Stress is a normal part of life. Many things, both good and bad, can cause you to feel stress. A little bit of stress may be good, like when it gives you the push you need to finish an assignment. Too much stress, however, can be bad for your health. Learn how to recognize the signs of stress, and then review ways to deal with stress.
- Trouble sleeping
- Upset stomach; indigestion
- Chest pains
- Panic attacks
- Changes in appetite
- Body aches
- Feeling irritable, angry, on edge
- Feeling anxious or overwhelmed
- Having trouble concentrating
Stress can also cause you to increase risky behaviors, such as:
- Increased drinking or drug use
- Headaches, neck and back pain
- Worsened respiratory diseases, such as asthma and COPD
- Increased risk of high blood pressure, heart attack and stroke
- Metabolic disorders, such as diabetes
- Gastrointestinal symptoms including upset stomach, heartburn and reflux
Ways to cope with stress
Left unchecked, stress can take a toll on your body and mind. Here are ways to help manage stress:
- Identify the sources of your stress. The first thing to do is figure out what is causing you stress. Think about whether you can get rid of the source of your stress. For instance, if you feel stressed whenever you listen to or read the news, try limiting how often you tune into news stories.

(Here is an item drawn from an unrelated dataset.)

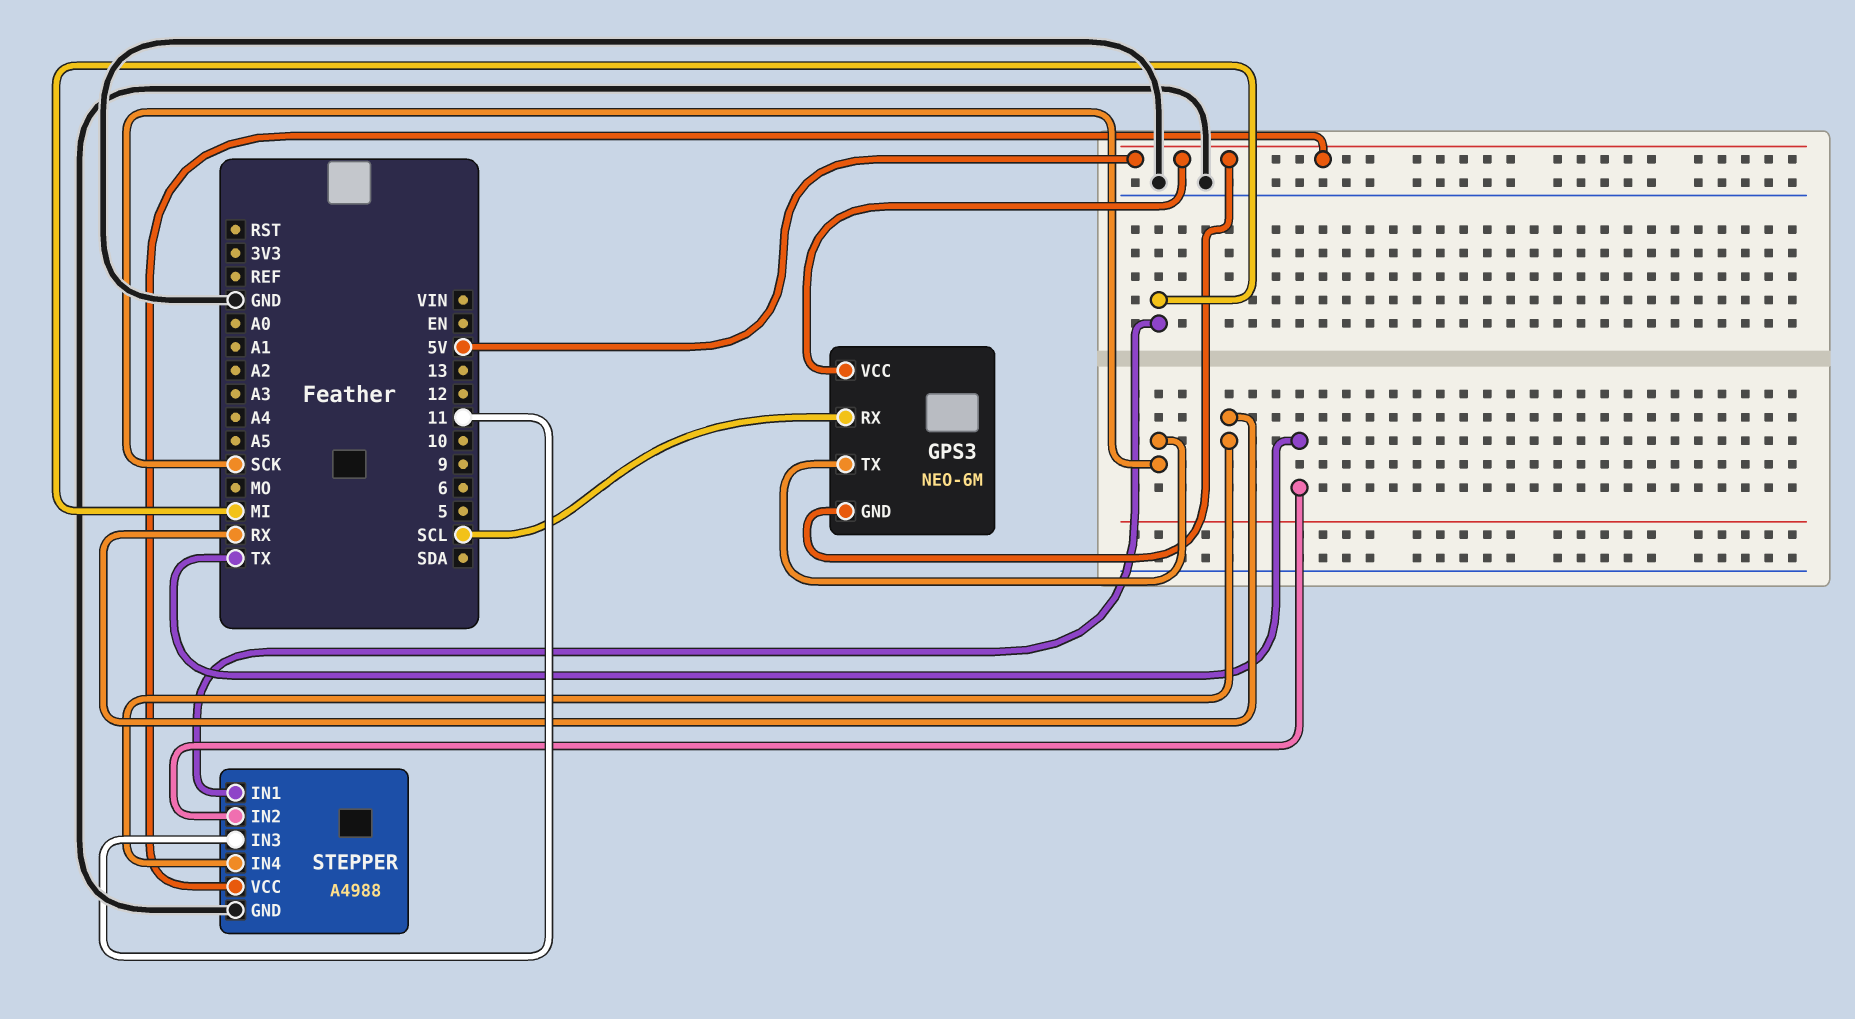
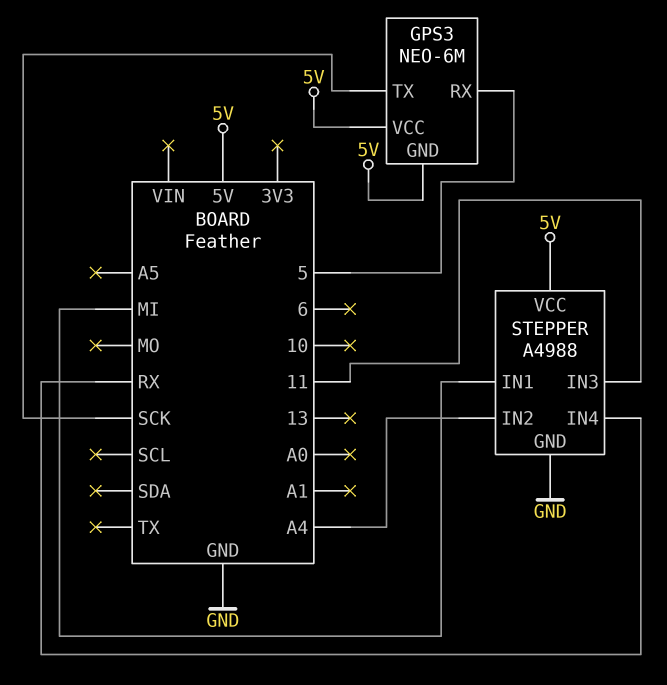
GPS3 pin RX: SCL -> 5
STEPPER pin IN2: TX -> A4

Practice relaxation techniques. What helps you feel calm? These relaxation techniques may help undo the physical effects of stress:
- Take deep, full breaths.
- Scan your body, relaxing each body part as you think of it.

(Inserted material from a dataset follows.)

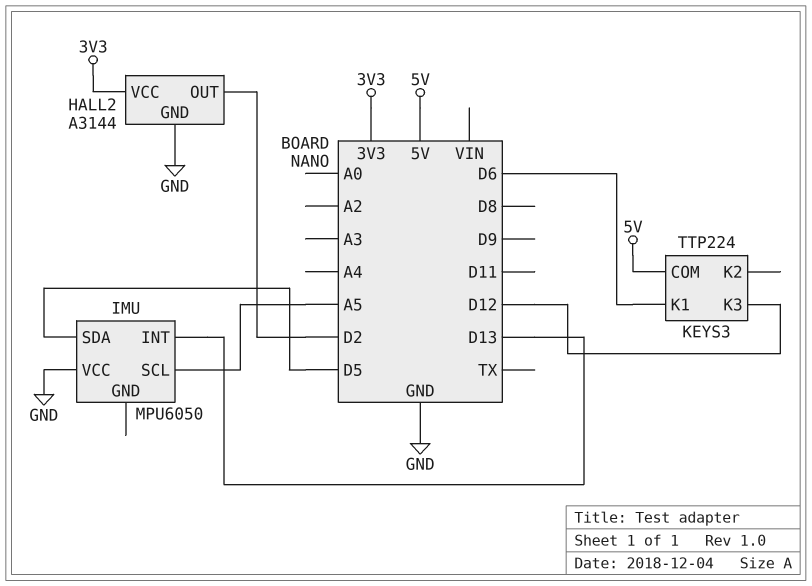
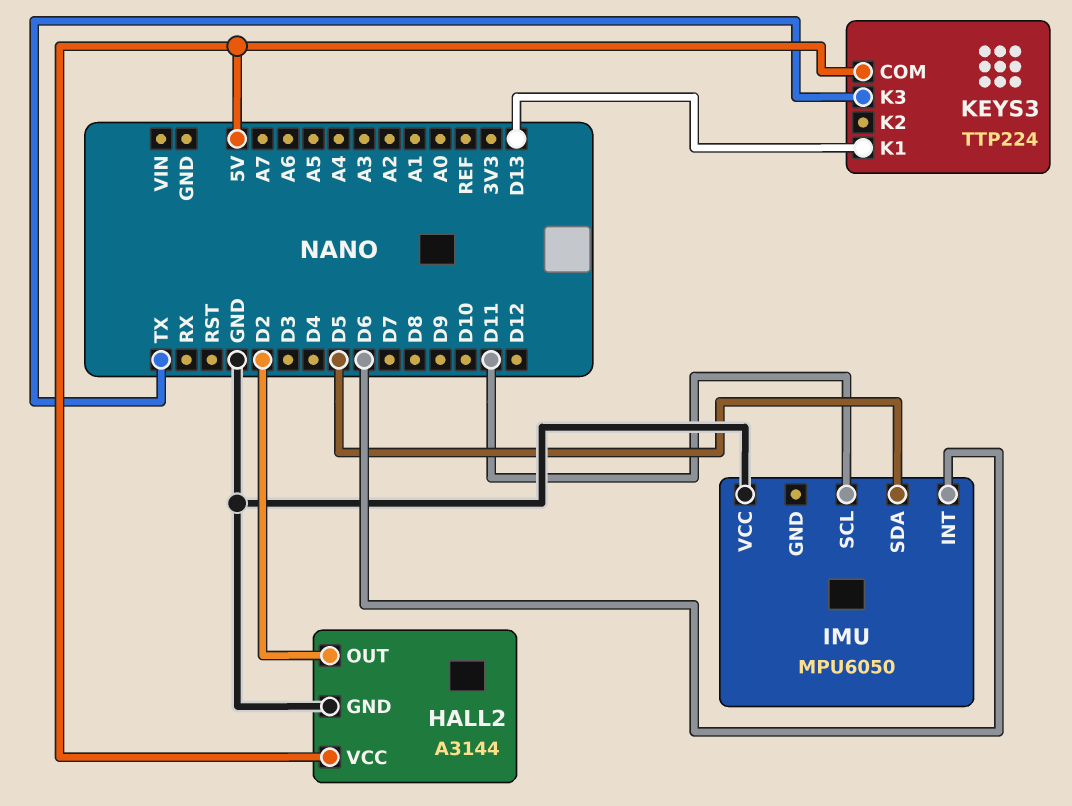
HALL2 pin VCC: 3V3 -> 5V
IMU pin INT: D13 -> D6
IMU pin SCL: A5 -> D11
KEYS3 pin K1: D6 -> D13
KEYS3 pin K3: D12 -> TX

- Write in your journal, or make some art.
- Move your body. Stress can affect you physically. You can also undo some of the effects of stress by getting your body moving. Yoga and Tai Chi are two forms of exercise that may be particularly helpful, since they also have deep breathing built in. But anything you enjoy—walking, dancing, biking—will help relieve stress.
- Connect with others. Getting together with friends and loved ones can be a great way to cope. Social support may make it easier to deal with stress.
- Get restful sleep. Stress often interferes with sleep. Set the stage for restful sleep by practicing sleep hygiene. Turn off screens an hour before bedtime, dim the lights and aim for a consistent bedtime and wake-up time.
- Seek professional help, if necessary. You don’t need to do it alone. If you’ve tried to manage stress on your own and you’re still feeling overwhelmed, reach out to a therapist or your primary care physician.